Because I know the minimalist lifestyle is the right thing to do, and to know your colors is to know yourself, but every so often I want to not know a thing or two about who I am and what I’m all about and so I go to the library because it is in the library that I can make a tower of choices and personalities and carry them out into the world with me. Sometimes I don’t want to return them on time. Such was the case with Erin A. Craig’s Small Wonders.
Because “eggs as yellow as sunshine and freckled with cracked black pepper” is a delicious phrase and I want to write like that, and also this is how I like my eggs, and Small Favors is a tale filled with danger and mystery and blood but Craig gives us sunshine eggs and cracked pepper, honeycakes, and four-leaf clovers and I think there is evil in the world, but there are these things, too – small favors, maybe – and I think it’s good to pay attention to both.
Because a boy – a beautiful boy – steps out of the forest, the one Ellerie (the main character) isn’t supposed to go into, and the scene when they first meet is flirtatious and scary and I sat up a little straighter and read a little longer and here is the point when I knew Small Favors would be late.
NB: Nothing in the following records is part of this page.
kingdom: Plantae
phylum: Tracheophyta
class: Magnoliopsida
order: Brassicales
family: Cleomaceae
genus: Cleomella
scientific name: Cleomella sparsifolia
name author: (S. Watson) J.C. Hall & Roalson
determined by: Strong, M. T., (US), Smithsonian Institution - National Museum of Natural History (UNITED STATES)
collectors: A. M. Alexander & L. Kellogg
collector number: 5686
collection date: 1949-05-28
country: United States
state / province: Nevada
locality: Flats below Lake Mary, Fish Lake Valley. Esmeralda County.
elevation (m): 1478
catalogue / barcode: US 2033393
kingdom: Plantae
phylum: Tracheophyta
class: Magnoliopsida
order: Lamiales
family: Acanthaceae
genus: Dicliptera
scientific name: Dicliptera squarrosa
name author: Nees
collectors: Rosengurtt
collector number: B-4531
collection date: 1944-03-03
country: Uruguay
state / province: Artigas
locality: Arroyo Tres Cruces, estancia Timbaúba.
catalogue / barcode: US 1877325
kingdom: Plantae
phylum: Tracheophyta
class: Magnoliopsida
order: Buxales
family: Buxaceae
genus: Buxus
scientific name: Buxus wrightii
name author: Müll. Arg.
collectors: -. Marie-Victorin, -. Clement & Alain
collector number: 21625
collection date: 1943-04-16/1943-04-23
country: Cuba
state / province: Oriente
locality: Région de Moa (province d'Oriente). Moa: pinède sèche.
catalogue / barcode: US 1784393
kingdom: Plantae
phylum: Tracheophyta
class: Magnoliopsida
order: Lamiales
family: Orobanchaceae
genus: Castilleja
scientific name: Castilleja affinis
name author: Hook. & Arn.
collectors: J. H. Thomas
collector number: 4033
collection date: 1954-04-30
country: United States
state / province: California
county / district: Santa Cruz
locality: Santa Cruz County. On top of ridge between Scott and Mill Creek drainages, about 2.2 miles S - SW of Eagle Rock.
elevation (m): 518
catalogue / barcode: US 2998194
The choices I’ve made regarding work and motherhood and marriage and friendship have made it so I think I can’t go into the woods all that much. The rules and regimens I’ve set for myself at times get misinterpreted. At times I think if I am tending to all these things – and tending to them well – then I can write. Then I am good. Writing means going into the woods. It has always meant going into the woods, but when I hold my life and all that’s in it as a series of objects that need protecting then I equate writing – going into the woods – as dangerous, as something bad. Only bad people write. Small Favors is late because I needed Ellerie to go into the woods.
Because Ellerie, who says, “My place in the world was nebulous, a malleable concept given definition by the space I occupied,” names the boy because he won’t give her his real name. She names him Whitaker, for the trees – the white furs – that stand tall behind him when he walks out of the forest to talk to her. “They grow over a hundred feet tall, and their branches are thickest at the base, covering the forest floor. Without a path, it would be almost impossible to walk through…[they are] completely impenetrable. Just like you.” Ellerie names him because she believes important things have names, and Ellerie, whose identity and definition take on the space she occupies takes the job of Adam and names what she sees, what is important, what she refuses to turn away from.
Because one morning when I was reading, a spider moved along the wall next to me and I was not creeped out and I did not kill her because I’ve read Charlotte’s Web and I am startled and in awe of spiders, but I am no longer afraid of them. Bees are on the outside and inside of Small Favors. I hold them every time I read the book and I hoped Craig would do for the bees what EB White did for spiders, and the morning I read, it was still dark save for the light above my reading chair, and I know when spiders sense light, when they believe they are exposed, they freeze but that morning the spider kept moving even though the light shone right on her. Even though we were close enough surely she could feel me breathing and feel the wind from the turn of the pages. But she kept on moving and I knew she was not afraid.
Because the town Ellerie lives in is called “God’s Grasp,” and something horrifying happens to Ellerie’s mom and the only way she has a chance to heal is if she leaves God’s Grasp, and I think anyone who believes they are in the grasp of anyone or anything can’t do all that much. Whitaker thinks so too. He tells Ellerie, “There’s so much more beyond God’s Grasp,” and it’s a startling concept: to heal, to see, one must leave what it is that’s been made and ordered for them. But so is the idea of being in the grasp of God, and again I’m thinking of Eve and whether or not the snake might’ve said something to this effect. Life in this town was horrifying for Ellerie and it turns out Whitaker is a sort of monster, but he loves Ellerie and it is because of his love that he wants to be something different – someone different. And Ellerie loves him too, and it is because of her love for him that she can set him free of the monstrous bondage he’s under.
Because I finished the book in a hotel in Indianapolis, on a still dark Sunday morning after dropping off Harper at a major university to warm up for a swim meet, and when I walked into our hotel room with her not in it, I got the vacant and scared feeling I sometimes feel when my children are around and then they are not; when we’ve marked a place together, we’ve made a memory in a place just by living in it and through it together and now they’re not there and sometimes when this happens I get so overwhelmed I cannot move, so I picked up Small Favors and I went into the forest with Ellerie – into the woods – where she was warned never to go but it is into the woods and away from God’s Grasp that she must go in order to create a new thing; in order to live.
Into the woods and then beyond them. Into the dark and then out again.